Assignment :: Pull out every line of the data that contains the word "Nehmen", copying each of those lines in full.
[Opening Task material section]
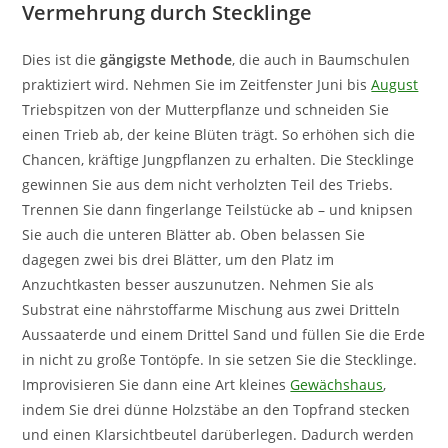
Vermehrung durch Stecklinge
Dies ist die
gängigste Methode
, die auch in Baumschulen
praktiziert wird. Nehmen Sie im Zeitfenster Juni bis
August
Triebspitzen von der Mutterpflanze und schneiden Sie
einen Trieb ab, der keine Blüten trägt. So erhöhen sich die
Chancen, kräftige Jungpflanzen zu erhalten. Die Stecklinge
gewinnen Sie aus dem nicht verholzten Teil des Triebs.
Trennen Sie dann fingerlange Teilstücke ab – und knipsen
Sie auch die unteren Blätter ab. Oben belassen Sie
dagegen zwei bis drei Blätter, um den Platz im
Anzuchtkasten besser auszunutzen. Nehmen Sie als
Substrat eine nährstoffarme Mischung aus zwei Dritteln
Aussaaterde und einem Drittel Sand und füllen Sie die Erde
in nicht zu große Tontöpfe. In sie setzen Sie die Stecklinge.
Improvisieren Sie dann eine Art kleines
Gewächshaus
,
indem Sie drei dünne Holzstäbe an den Topfrand stecken
und einen Klarsichtbeutel darüberlegen. Dadurch werden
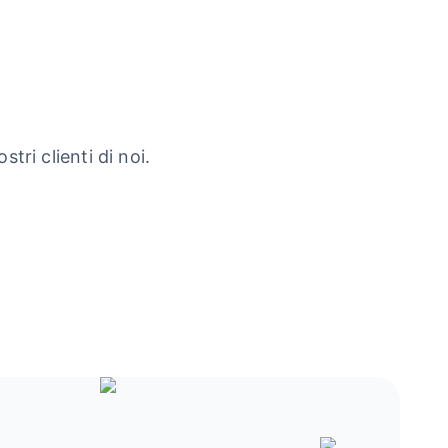
tri clienti di noi.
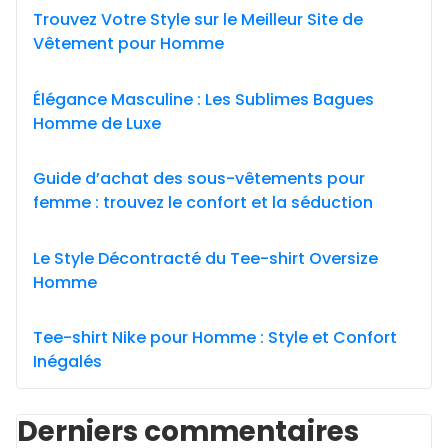
Trouvez Votre Style sur le Meilleur Site de
Vêtement pour Homme
Élégance Masculine : Les Sublimes Bagues
Homme de Luxe
Guide d’achat des sous-vêtements pour
femme : trouvez le confort et la séduction
Le Style Décontracté du Tee-shirt Oversize
Homme
Tee-shirt Nike pour Homme : Style et Confort
Inégalés
Derniers commentaires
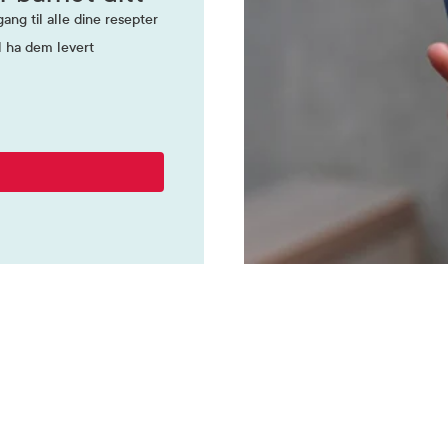
ang til alle dine resepter
l ha dem levert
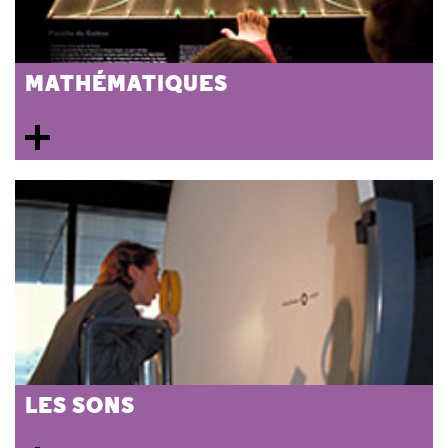
MATHÉMATIQUES
LES SONS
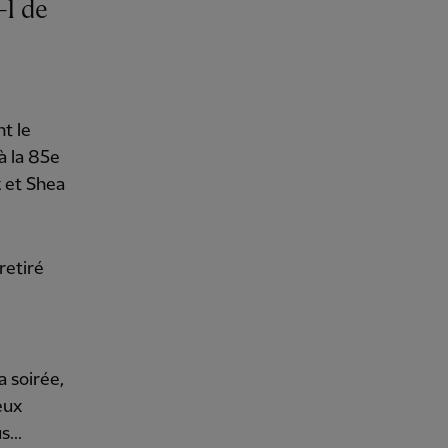
t le
à la 85e
 et Shea
retiré
a soirée,
eux
...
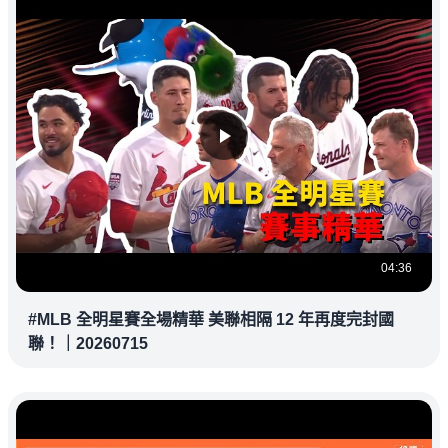
04:36
#MLB 全明星賽全場精華 美聯相隔 12 年再度完封國
聯！｜20260715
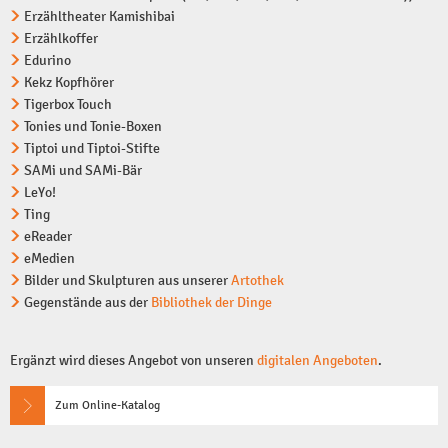
Lernen & Arbeiten
Mediengeschenke
Kitas
Erzähltheater Kamishibai
Erzählkoffer
Edurino
Fernleihe
Kekz Kopfhörer
Tigerbox Touch
Führungen
Tonies und Tonie-Boxen
Tiptoi und Tiptoi-Stifte
Internet, Kopierer, D
SAMi und SAMi-Bär
LeYo!
Weitere Angebote
Ting
eReader
Veranstaltungen
eMedien
Bilder und Skulpturen aus unserer
Artothek
Unsere Heimat
Gegenstände aus der
Bibliothek der Dinge
Gaming
Ergänzt wird dieses Angebot von unseren
digitalen Angeboten
.
Zum Online-Katalog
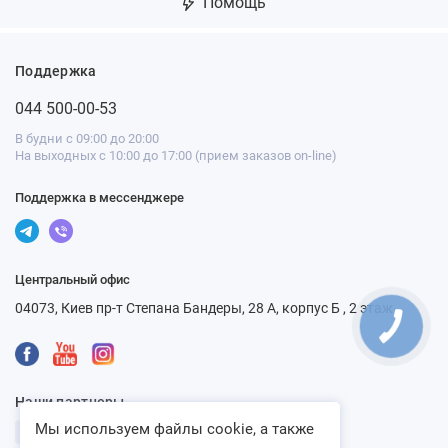
Помощь
Поддержка
044 500-00-53
В будни с 09:00 до 20:00
На выходных с 10:00 до 17:00 (прием заказов on-line)
Поддержка в мессенджере
Центральный офис
04073, Киев пр-т Степана Бандеры, 28 А, корпус Б , 2 этаж
КНОПКА
СВЯЗИ
Наши партнеры
Мы используем файлы cookie, а также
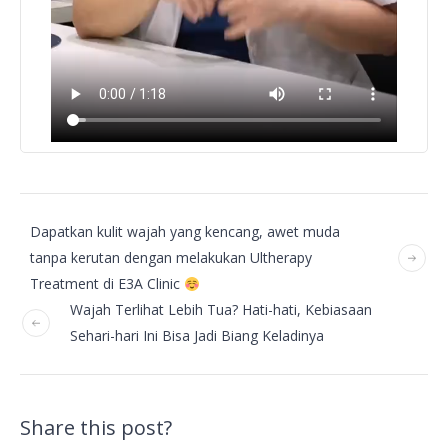
Dapatkan kulit wajah yang kencang, awet muda
tanpa kerutan dengan melakukan Ultherapy
Treatment di E3A Clinic
Wajah Terlihat Lebih Tua? Hati-hati, Kebiasaan
Sehari-hari Ini Bisa Jadi Biang Keladinya
Share this post?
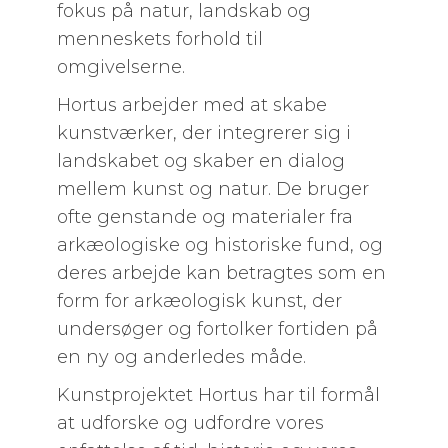
fokus på natur, landskab og
menneskets forhold til
omgivelserne.
Hortus arbejder med at skabe
kunstværker, der integrerer sig i
landskabet og skaber en dialog
mellem kunst og natur. De bruger
ofte genstande og materialer fra
arkæologiske og historiske fund, og
deres arbejde kan betragtes som en
form for arkæologisk kunst, der
undersøger og fortolker fortiden på
en ny og anderledes måde.
Kunstprojektet Hortus har til formål
at udforske og udfordre vores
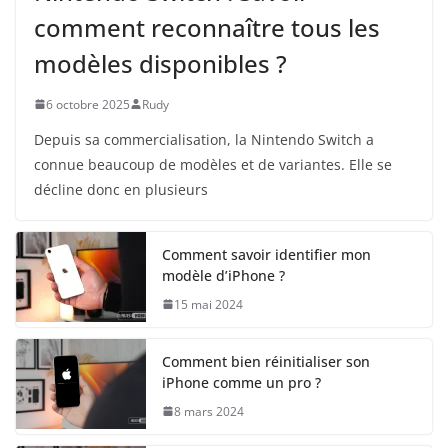
comment reconnaître tous les
modèles disponibles ?
6 octobre 2025
Rudy
Depuis sa commercialisation, la Nintendo Switch a
connue beaucoup de modèles et de variantes. Elle se
décline donc en plusieurs
Comment savoir identifier mon
modèle d’iPhone ?
15 mai 2024
Comment bien réinitialiser son
iPhone comme un pro ?
8 mars 2024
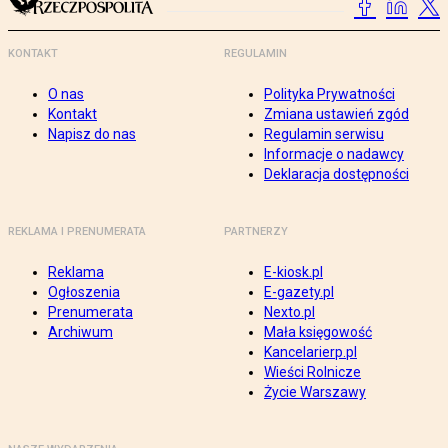
KONTAKT
REGULAMIN
O nas
Polityka Prywatności
Kontakt
Zmiana ustawień zgód
Napisz do nas
Regulamin serwisu
Informacje o nadawcy
Deklaracja dostępności
REKLAMA I PRENUMERATA
PARTNERZY
Reklama
E-kiosk.pl
Ogłoszenia
E-gazety.pl
Prenumerata
Nexto.pl
Archiwum
Mała księgowość
Kancelarierp.pl
Wieści Rolnicze
Życie Warszawy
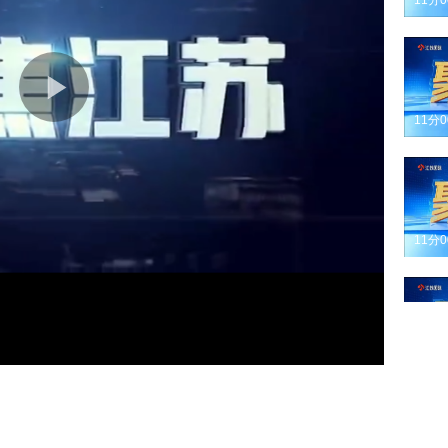
11分
11分
11分
11分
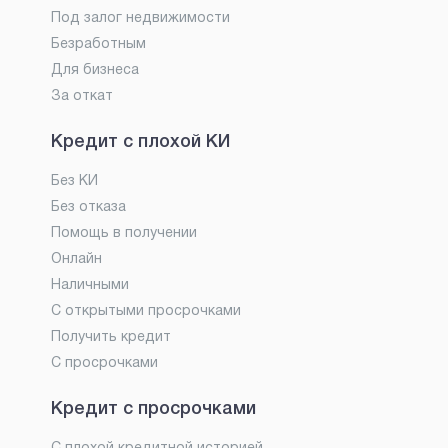
Под залог недвижимости
Безработным
Для бизнеса
За откат
Кредит с плохой КИ
Без КИ
Без отказа
Помощь в получении
Онлайн
Наличными
С открытыми просрочками
Получить кредит
С просрочками
Кредит с просрочками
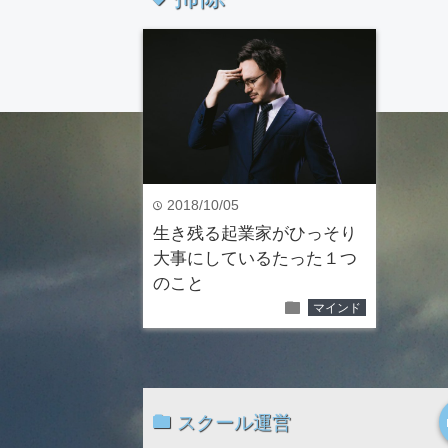
2018/10/05
time
生き残る起業家がひっそり
大事にしているたった１つ
のこと
folder
マインド
スクール運営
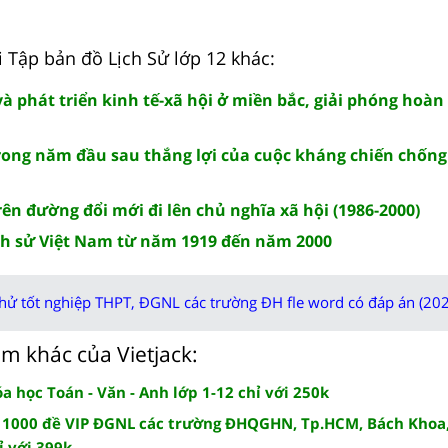
i Tập bản đồ Lịch Sử lớp 12 khác:
và phát triển kinh tế-xã hội ở miền bắc, giải phóng hoà
trong năm đầu sau thắng lợi của cuộc kháng chiến chống
rên đường đổi mới đi lên chủ nghĩa xã hội (1986-2000)
lịch sử Việt Nam từ năm 1919 đến năm 2000
thử tốt nghiệp THPT, ĐGNL các trường ĐH fle word có đáp án (202
m khác của Vietjack:
 học Toán - Văn - Anh lớp 1-12 chỉ với 250k
 1000 đề VIP ĐGNL các trường ĐHQGHN, Tp.HCM, Bách Khoa,
ỉ với 399k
[Closing Task material section]
Output of the task ::
praktiziert wird. Nehmen Sie im Zeitfenster Juni bis
Anzuchtkasten besser auszunutzen. Nehmen Sie als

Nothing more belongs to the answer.